### Work instruction
Select the lines of the records containing the word "Washington" and list them.

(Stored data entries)
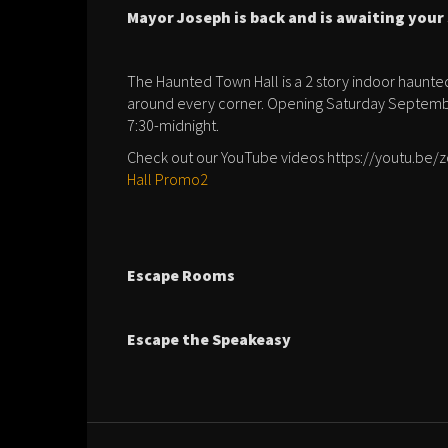
Mayor Joseph is back and is awaiting you
The Haunted Town Hall is a 2 story indoor haunted 
around every corner. Opening Saturday Septembe
7:30-midnight.
Check out our YouTube videos https://youtu.be
Hall Promo2
Escape Rooms
Escape the Speakeasy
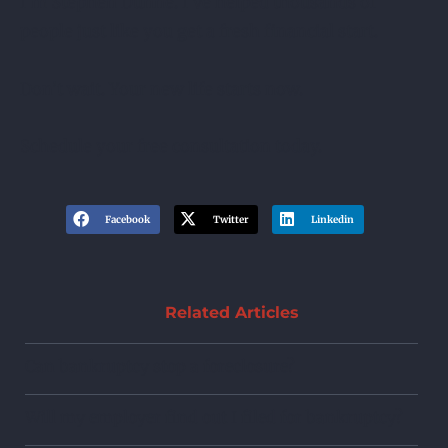
I’m Stephen Dunne. I’ve helped thousands of
people just like you get a fresh financial start.
Don’t wait. Your new life starts now.
Schedule your free consultation today.
Facebook
Twitter
Linkedin
Related Articles
Can bankruptcy stop a foreclosure?
Will my employer find out I filed for bankruptcy?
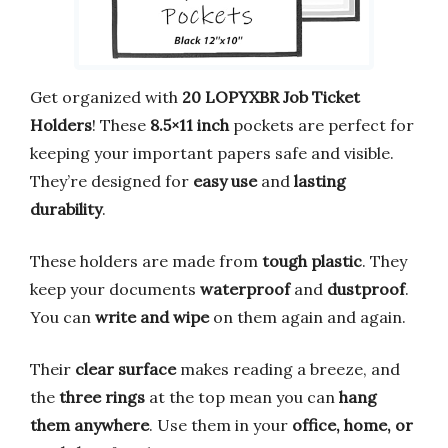
Get organized with
20 LOPYXBR Job Ticket
Holders
! These
8.5×11 inch
pockets are perfect for
keeping your important papers safe and visible.
They’re designed for
easy use
and
lasting
durability
.
These holders are made from
tough plastic
. They
keep your documents
waterproof
and
dustproof
.
You can
write and wipe
on them again and again.
Their
clear surface
makes reading a breeze, and
the
three rings
at the top mean you can
hang
them anywhere
. Use them in your
office, home, or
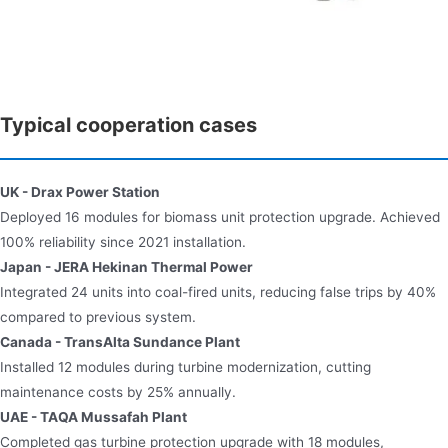
Typical cooperation cases
UK - Drax Power Station​​
Deployed 16 modules for biomass unit protection upgrade. Achieved
100% reliability since 2021 installation.
Japan - JERA Hekinan Thermal Power​​
Integrated 24 units into coal-fired units, reducing false trips by 40%
compared to previous system.
Canada - TransAlta Sundance Plant​​
Installed 12 modules during turbine modernization, cutting
maintenance costs by 25% annually.
UAE - TAQA Mussafah Plant​​
Completed gas turbine protection upgrade with 18 modules,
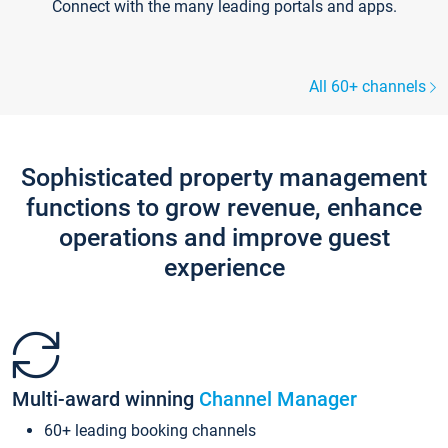
Connect with the many leading portals and apps.
All 60+ channels
Sophisticated property management
functions to grow revenue, enhance
operations and improve guest
experience
Multi-award winning
Channel Manager
60+ leading booking channels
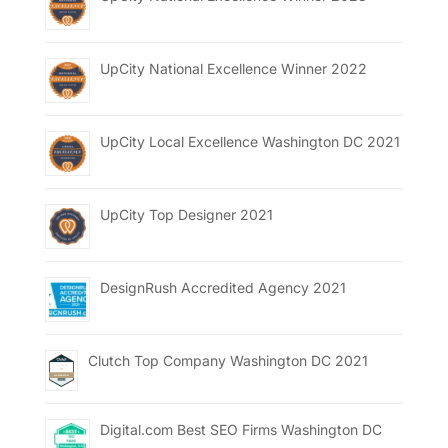
UpCity National Excellence Winner 2022
UpCity Local Excellence Washington DC 2021
UpCity Top Designer 2021
DesignRush Accredited Agency 2021
Clutch Top Company Washington DC 2021
Digital.com Best SEO Firms Washington DC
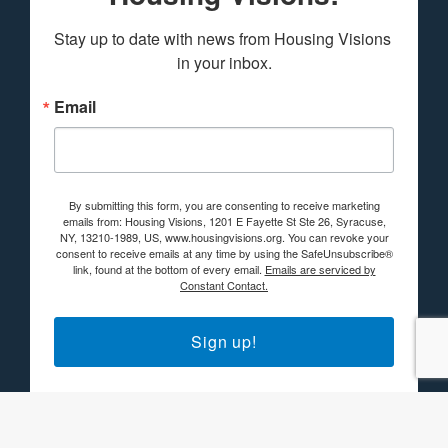
Stay up to date with news from Housing Visions 
in your inbox.
Email
By submitting this form, you are consenting to receive marketing
emails from: Housing Visions, 1201 E Fayette St Ste 26, Syracuse,
NY, 13210-1989, US, www.housingvisions.org. You can revoke your
consent to receive emails at any time by using the SafeUnsubscribe®
link, found at the bottom of every email.
Emails are serviced by
Constant Contact.
Sign up!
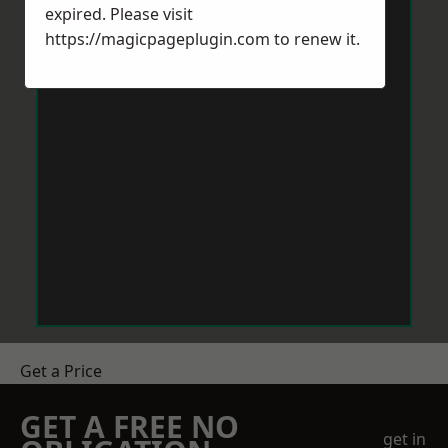
expired. Please visit
https://magicpageplugin.com
to renew it.
Get a Price
GET A FREE NO
get in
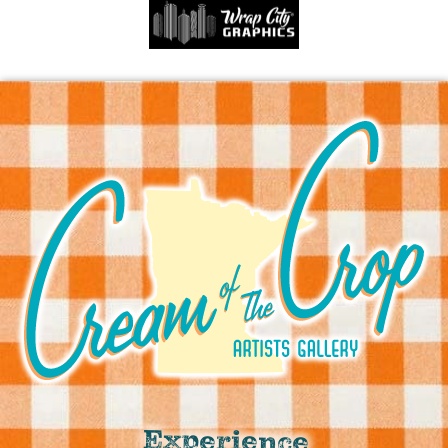
Experience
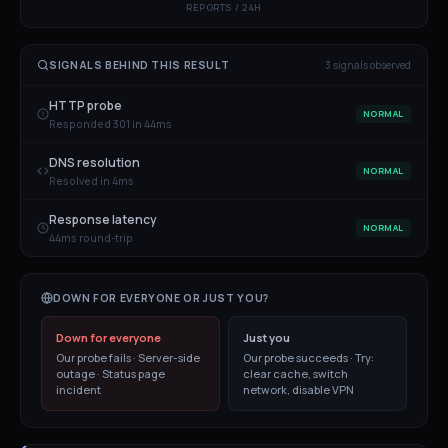
REPORTS / 24H
SIGNALS BEHIND THIS RESULT
3
signal
s
observed
HTTP probe
NORMAL
Responded 301 in 44ms
DNS resolution
NORMAL
Resolved in 4ms
Response latency
NORMAL
44ms round-trip
DOWN FOR EVERYONE OR JUST YOU?
Down for everyone
Just you
Our probe fails · Server-side
Our probe succeeds · Try:
outage · Status page
clear cache, switch
incident
network, disable VPN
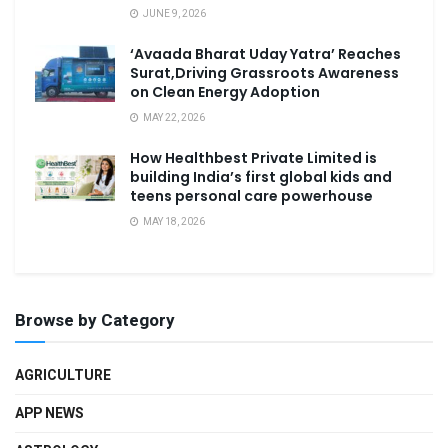
JUNE 9, 2026
‘Avaada Bharat Uday Yatra’ Reaches
Surat,Driving Grassroots Awareness
on Clean Energy Adoption
MAY 22, 2026
How Healthbest Private Limited is
building India’s first global kids and
teens personal care powerhouse
MAY 18, 2026
Browse by Category
AGRICULTURE
APP NEWS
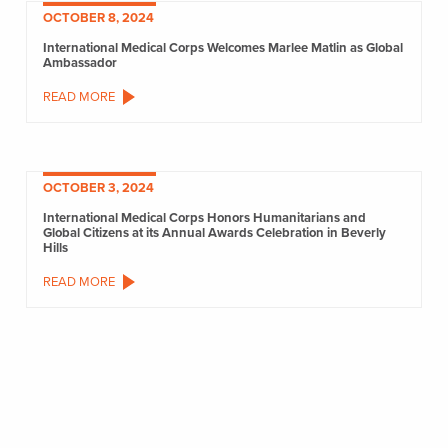
OCTOBER 8, 2024
International Medical Corps Welcomes Marlee Matlin as Global
Ambassador
READ MORE
OCTOBER 3, 2024
International Medical Corps Honors Humanitarians and
Global Citizens at its Annual Awards Celebration in Beverly
Hills
READ MORE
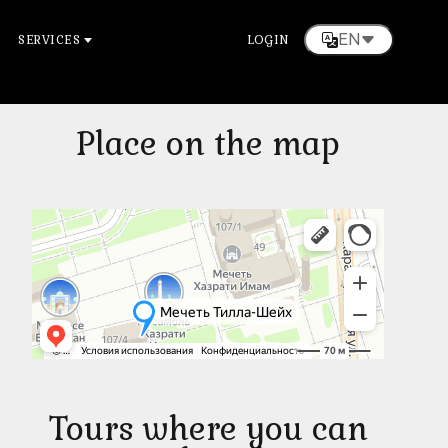
EN
SERVICES
LOGIN
Place on the map
Tours where you can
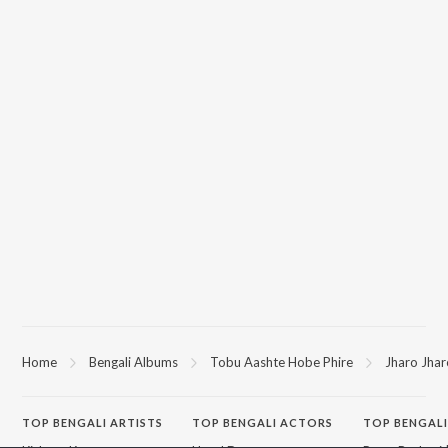
Home
Bengali Albums
Tobu Aashte Hobe Phire
Jharo Jhar
TOP
BENGALI
ARTISTS
TOP
BENGALI
ACTORS
TOP BENGALI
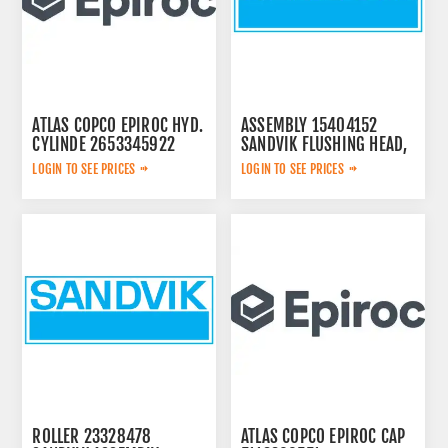
ATLAS COPCO EPIROC HYD.
ASSEMBLY 15404152
CYLINDE 2653345922
SANDVIK FLUSHING HEAD,
LOGIN TO SEE PRICES
LOGIN TO SEE PRICES
ROLLER 23328478
ATLAS COPCO EPIROC CAP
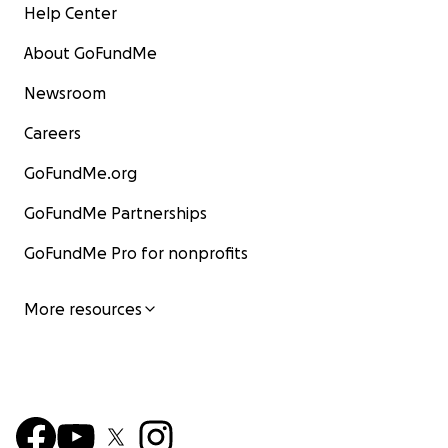
Help Center
About GoFundMe
Newsroom
Careers
GoFundMe.org
GoFundMe Partnerships
GoFundMe Pro for nonprofits
More resources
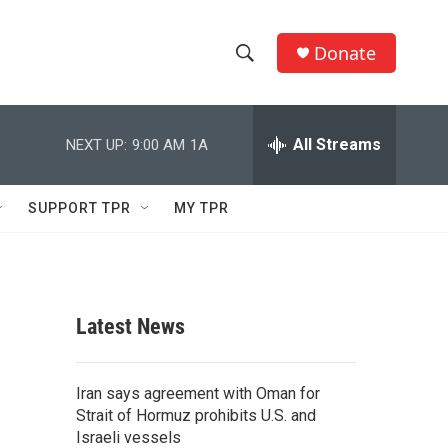
Donate
S
S
e
h
a
r
All Streams
NEXT UP:
9:00 AM
1A
o
c
h
w
Q
SUPPORT TPR
MY TPR
u
S
e
r
e
y
a
Latest News
r
c
Iran says agreement with Oman for
Strait of Hormuz prohibits U.S. and
h
Israeli vessels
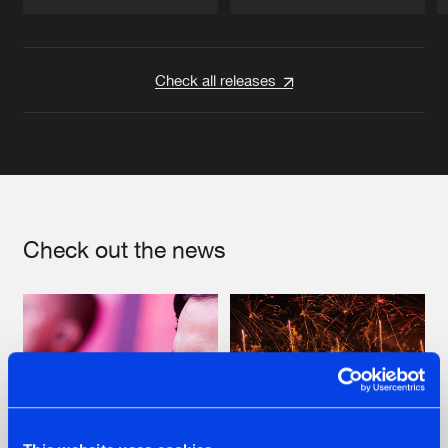
Artists
Artists
Check all releases
Check out the news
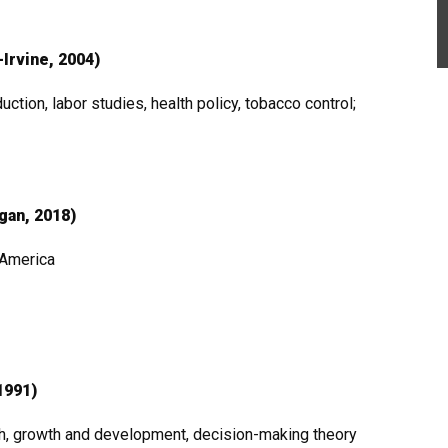
-Irvine, 2004)
ction, labor studies, health policy, tobacco control;
igan, 2018)
h America
1991)
lth, growth and development, decision-making theory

### The answer
UpCity Local Excellence Washington DC 2021
Clutch Top Company Washington DC 2021
Digital.com Best SEO Firms Washington DC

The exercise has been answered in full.